First Place Award for General Excellence, Catholic Press Association, 2013-2016

Editorial
Anniversary Spotlights Pope’s Outreach, Mercy
CNS/Paul Haring

Pope Francis celebrated the fifth anniversary of his papacy this week, reaching a milestone in a pontificate focused on the mercy of God, the joy of faith and love, and a call for the Church to serve the common good by reaching out to society’s marginalized.

The election of Jorge Mario Bergoglio of Argentina was a stunning development when it took place on March 13, 2013—not least because it followed the historic and unexpected resignation of Pope Benedict XVI.

The new pope, who chose the name Francis in tribute to the gentle, Christ-like ministry of St. Francis of Assisi, was the first pope from the Americas, the first from the southern hemisphere and the first Jesuit.

He also was the first pope since 1903 to decline residence in the papal apartments of the Apostolic Palace in favor of a suite in the more modest Domus Sanctae Marthae, a guesthouse adjacent to St. Peter’s Basilica where he takes a communal breakfast with other guests and celebrates morning Mass in the chapel.

The humble, open style of Francis’ Petrine ministry has made for a unique and refreshing approach that has served the Church well.

It has even been said that his papacy has resulted in a “Francis effect” of renewed interest in the Catholic Church in particular and in religious practice in general.

We saw his appeal ourselves, up close and personal, on his September 2015 visit to New York when Catholics and non-Catholics alike followed his every move—lining up for hours, for example, for a glimpse of his motorcade traveling through Central Park and for entry to his Mass at Madison Square Garden.

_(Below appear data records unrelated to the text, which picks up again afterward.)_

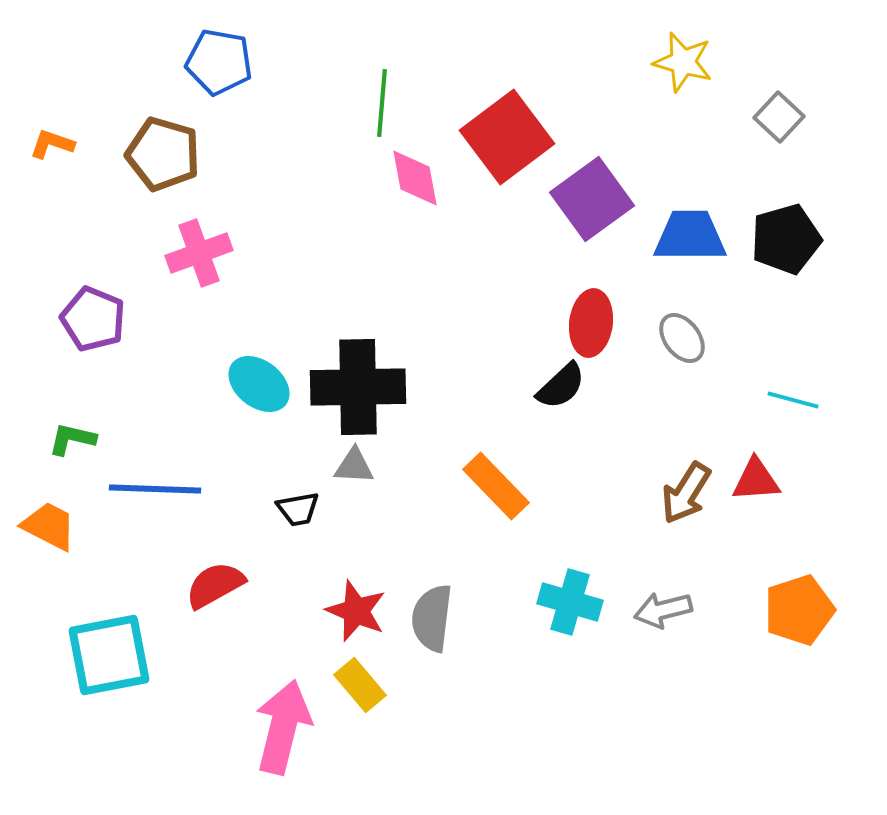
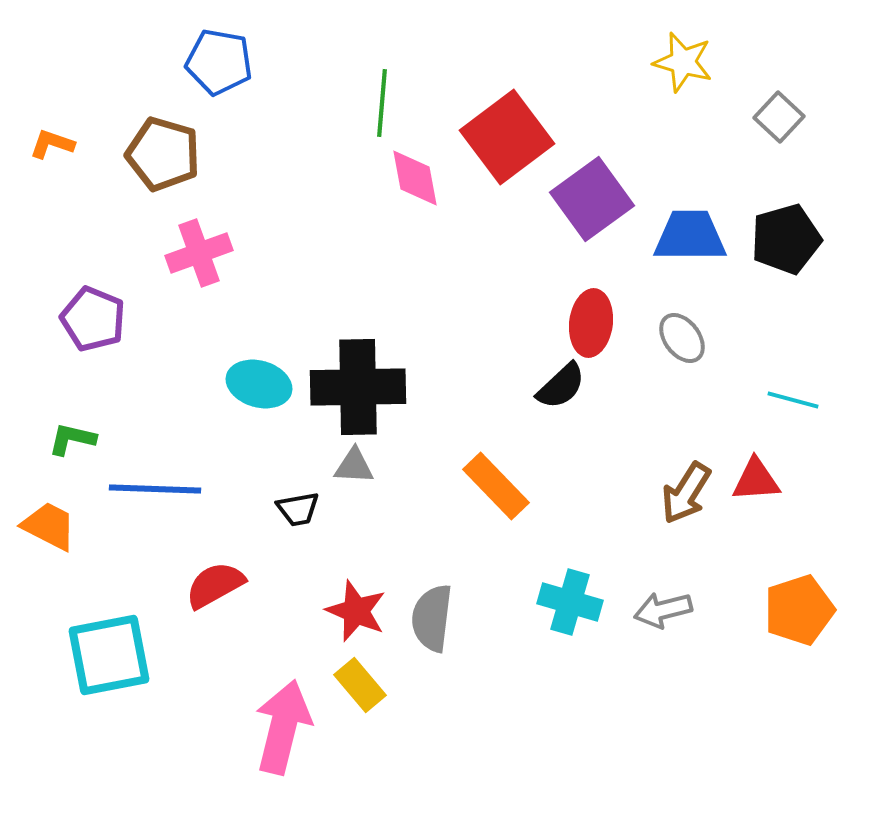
cyan ellipse: rotated 22 degrees counterclockwise
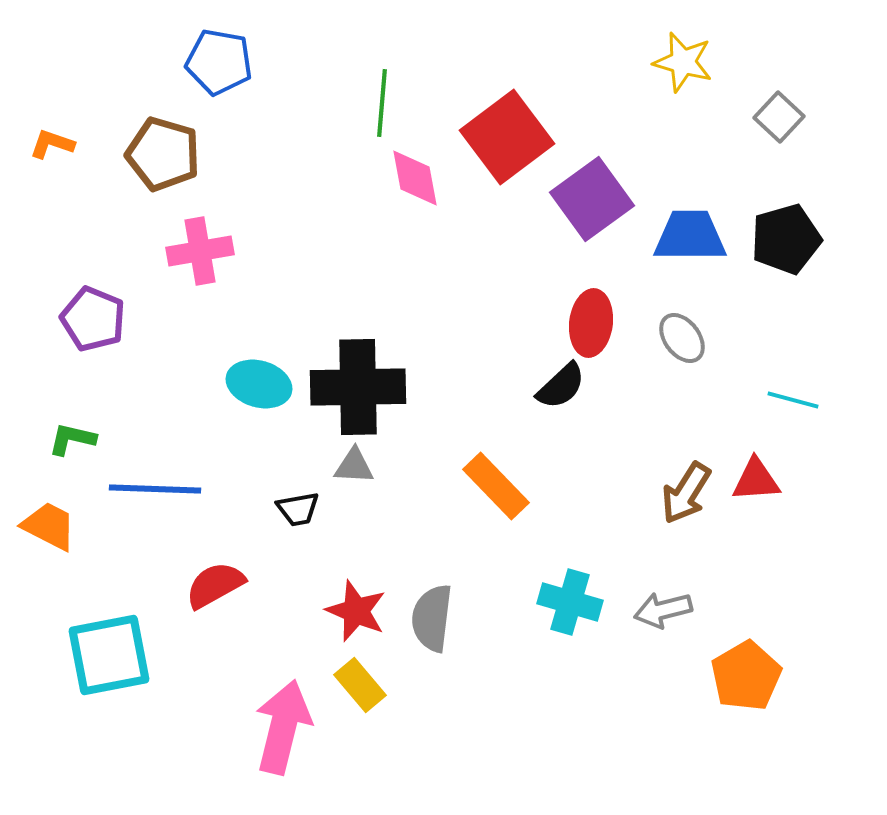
pink cross: moved 1 px right, 2 px up; rotated 10 degrees clockwise
orange pentagon: moved 53 px left, 66 px down; rotated 12 degrees counterclockwise
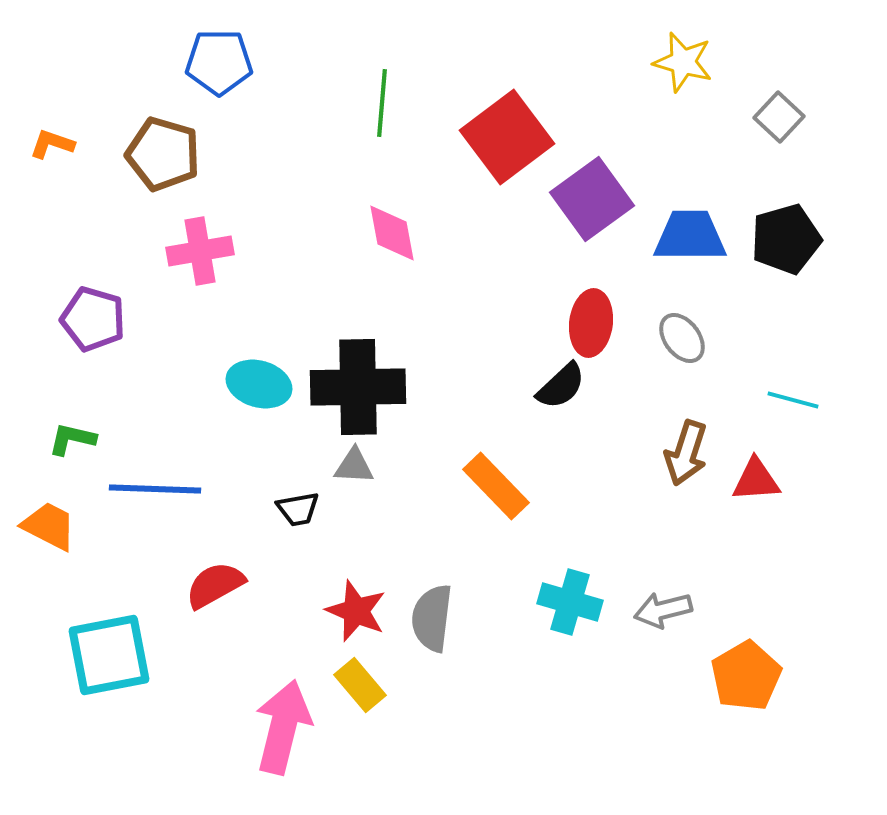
blue pentagon: rotated 10 degrees counterclockwise
pink diamond: moved 23 px left, 55 px down
purple pentagon: rotated 6 degrees counterclockwise
brown arrow: moved 40 px up; rotated 14 degrees counterclockwise
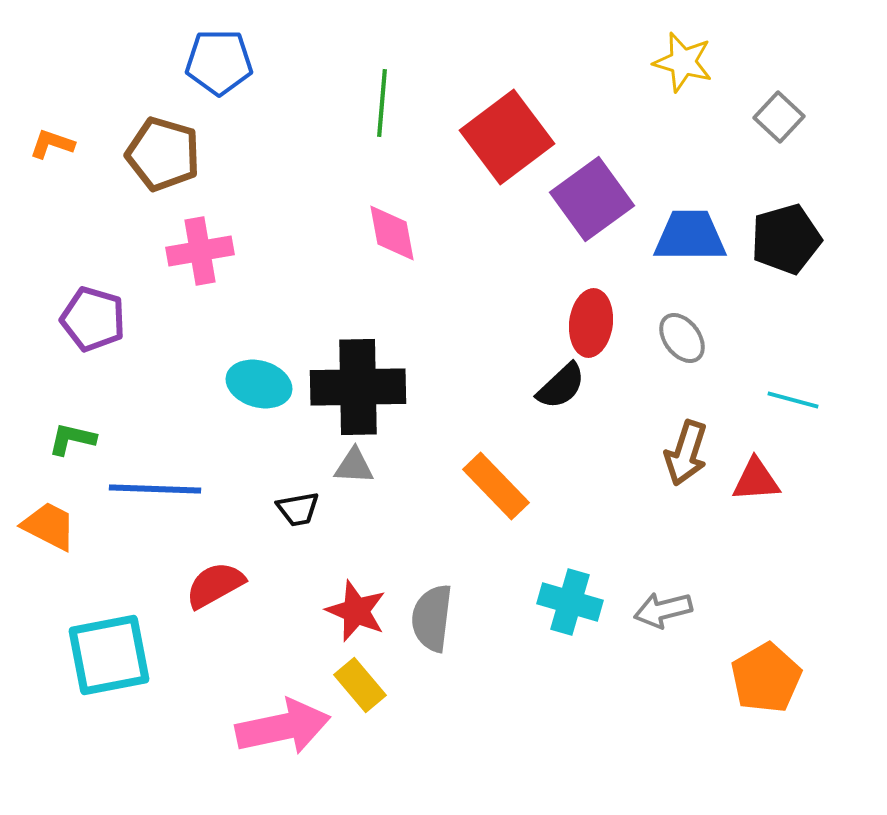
orange pentagon: moved 20 px right, 2 px down
pink arrow: rotated 64 degrees clockwise
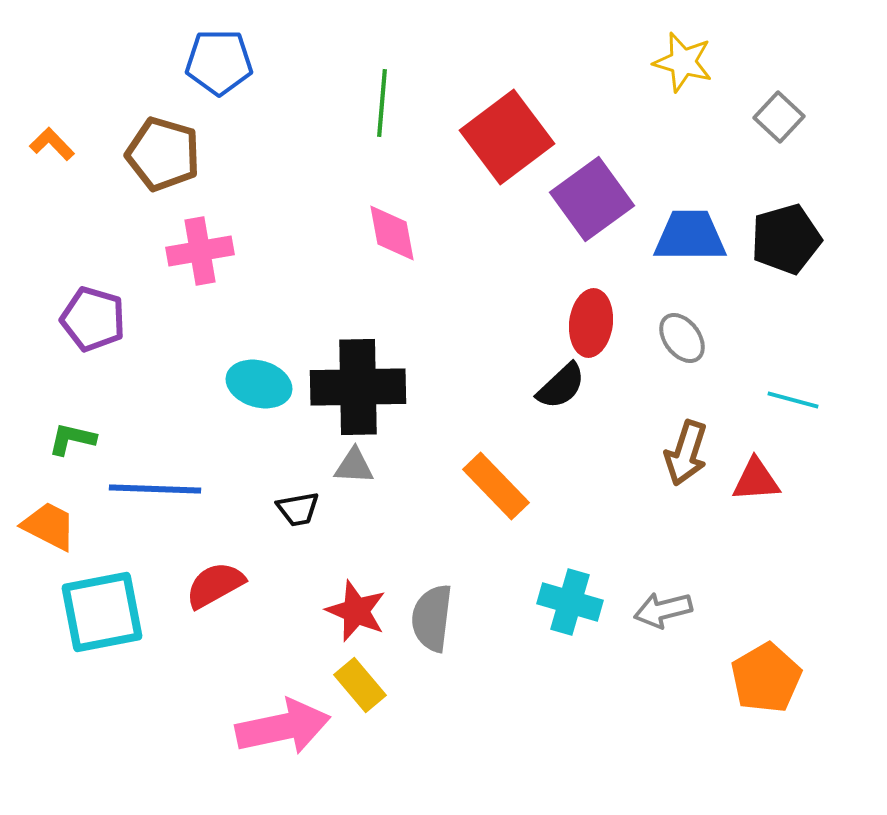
orange L-shape: rotated 27 degrees clockwise
cyan square: moved 7 px left, 43 px up
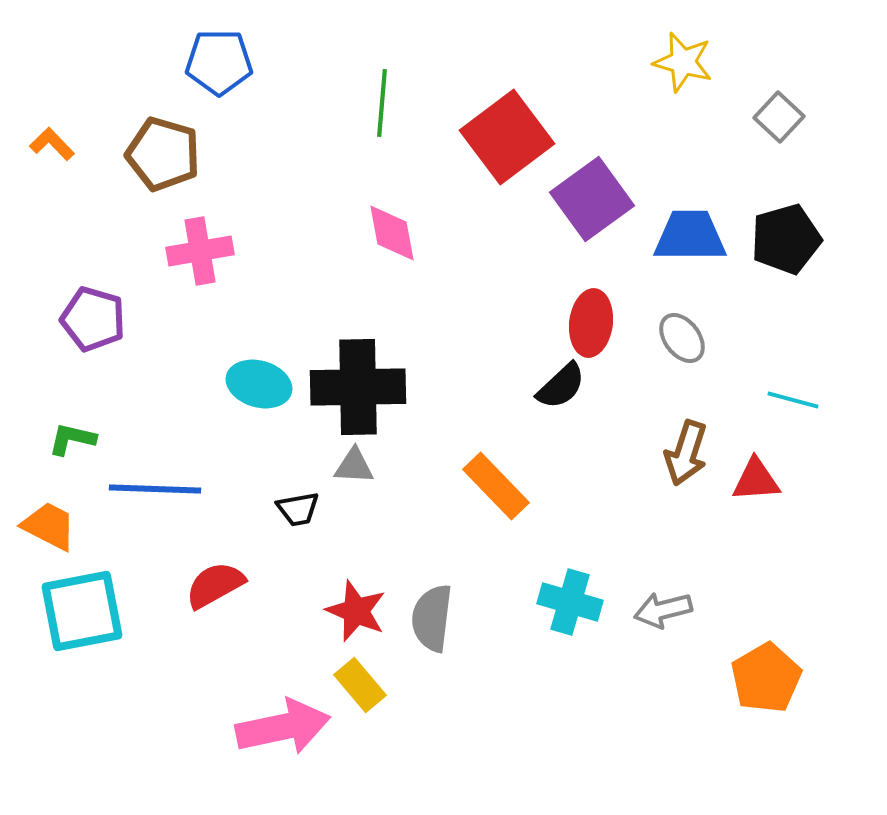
cyan square: moved 20 px left, 1 px up
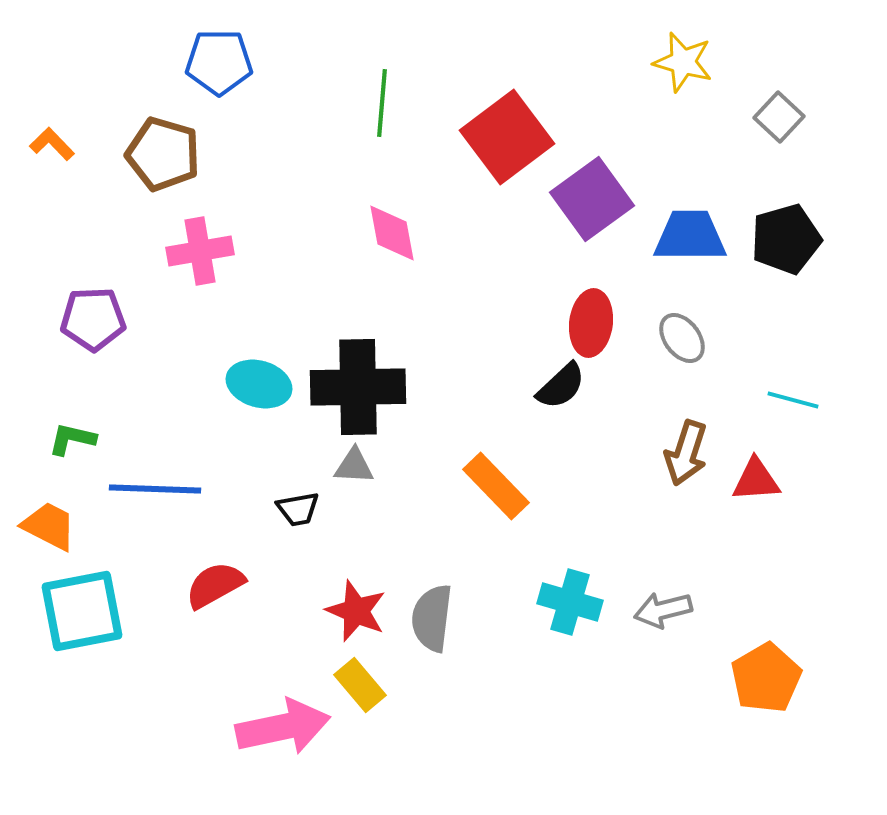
purple pentagon: rotated 18 degrees counterclockwise
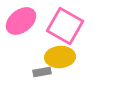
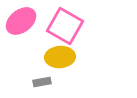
gray rectangle: moved 10 px down
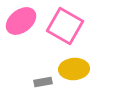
yellow ellipse: moved 14 px right, 12 px down
gray rectangle: moved 1 px right
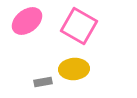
pink ellipse: moved 6 px right
pink square: moved 14 px right
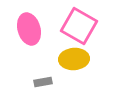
pink ellipse: moved 2 px right, 8 px down; rotated 68 degrees counterclockwise
yellow ellipse: moved 10 px up
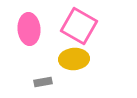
pink ellipse: rotated 12 degrees clockwise
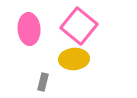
pink square: rotated 9 degrees clockwise
gray rectangle: rotated 66 degrees counterclockwise
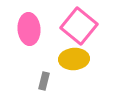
gray rectangle: moved 1 px right, 1 px up
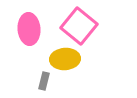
yellow ellipse: moved 9 px left
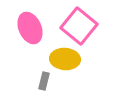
pink ellipse: moved 1 px right, 1 px up; rotated 20 degrees counterclockwise
yellow ellipse: rotated 8 degrees clockwise
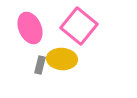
yellow ellipse: moved 3 px left
gray rectangle: moved 4 px left, 16 px up
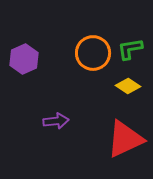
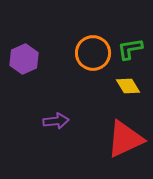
yellow diamond: rotated 25 degrees clockwise
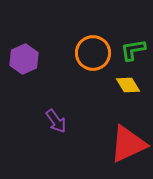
green L-shape: moved 3 px right, 1 px down
yellow diamond: moved 1 px up
purple arrow: rotated 60 degrees clockwise
red triangle: moved 3 px right, 5 px down
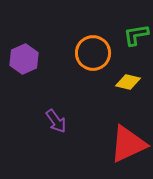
green L-shape: moved 3 px right, 15 px up
yellow diamond: moved 3 px up; rotated 45 degrees counterclockwise
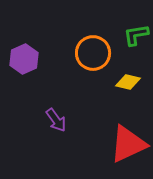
purple arrow: moved 1 px up
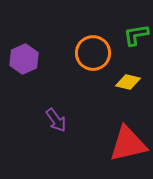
red triangle: rotated 12 degrees clockwise
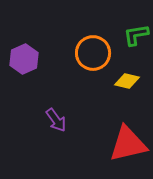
yellow diamond: moved 1 px left, 1 px up
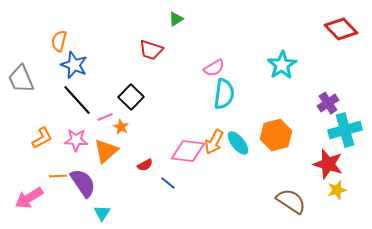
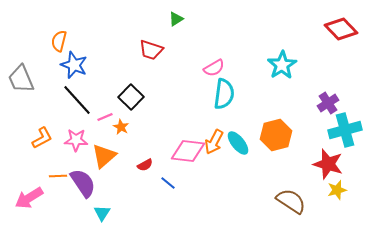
orange triangle: moved 2 px left, 5 px down
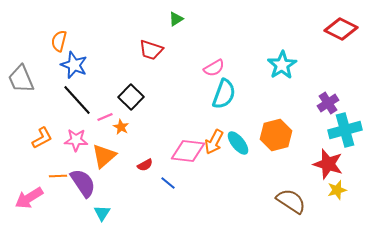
red diamond: rotated 20 degrees counterclockwise
cyan semicircle: rotated 12 degrees clockwise
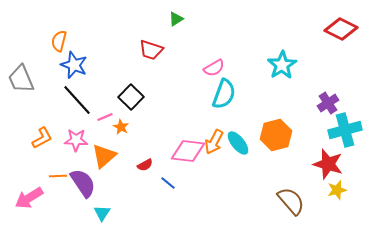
brown semicircle: rotated 16 degrees clockwise
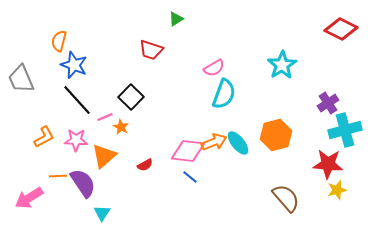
orange L-shape: moved 2 px right, 1 px up
orange arrow: rotated 140 degrees counterclockwise
red star: rotated 12 degrees counterclockwise
blue line: moved 22 px right, 6 px up
brown semicircle: moved 5 px left, 3 px up
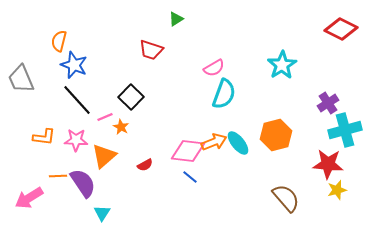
orange L-shape: rotated 35 degrees clockwise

We were all touched by his stop at the 9/11 Memorial and buoyed by his address at the United Nations, when he appealed to world leaders to protect the earth’s resources and address climate change.

He seemed especially in his element with the schoolchildren at Our Lady Queen of Angels School in East Harlem, laughing and touching their hands as they excitedly snapped cellphone photos of their special visitor.

More recently, in a photo that went viral, the pope was completely at ease when he invited a little girl with Down syndrome to sit beside him after she approached his lectern during an address at the Vatican last fall.

The pope’s Gospel-like encounters with prisoners, addicts and other marginalized individuals over the years, his embrace of a man with a disfiguring skin disease early in his papacy, and his personal hospitality toward refugees serve as reminders that we are all brothers and sisters worthy of love and caring, no matter our limitations or differences.

Not all of his initiatives have been without criticism, though. Earlier this year, for example, questions arose about how he handled accusations that Chilean Bishop Juan Barros, while he was a priest, covered up allegations of abuse against his mentor.

There were also some who reacted critically to “Amoris Laetitia,” the pope’s document on the family, especially regarding ministry to divorced and civilly remarried Catholics and the possibility that, under some conditions, some of them could return to the sacraments.

A certain amount of criticism, of course, goes with the office he holds, one with big responsibilities and an important mission, and Francis understands that completely.

Pope Francis has our prayers as he goes forward on his prophetic path as a Successor of St. Peter.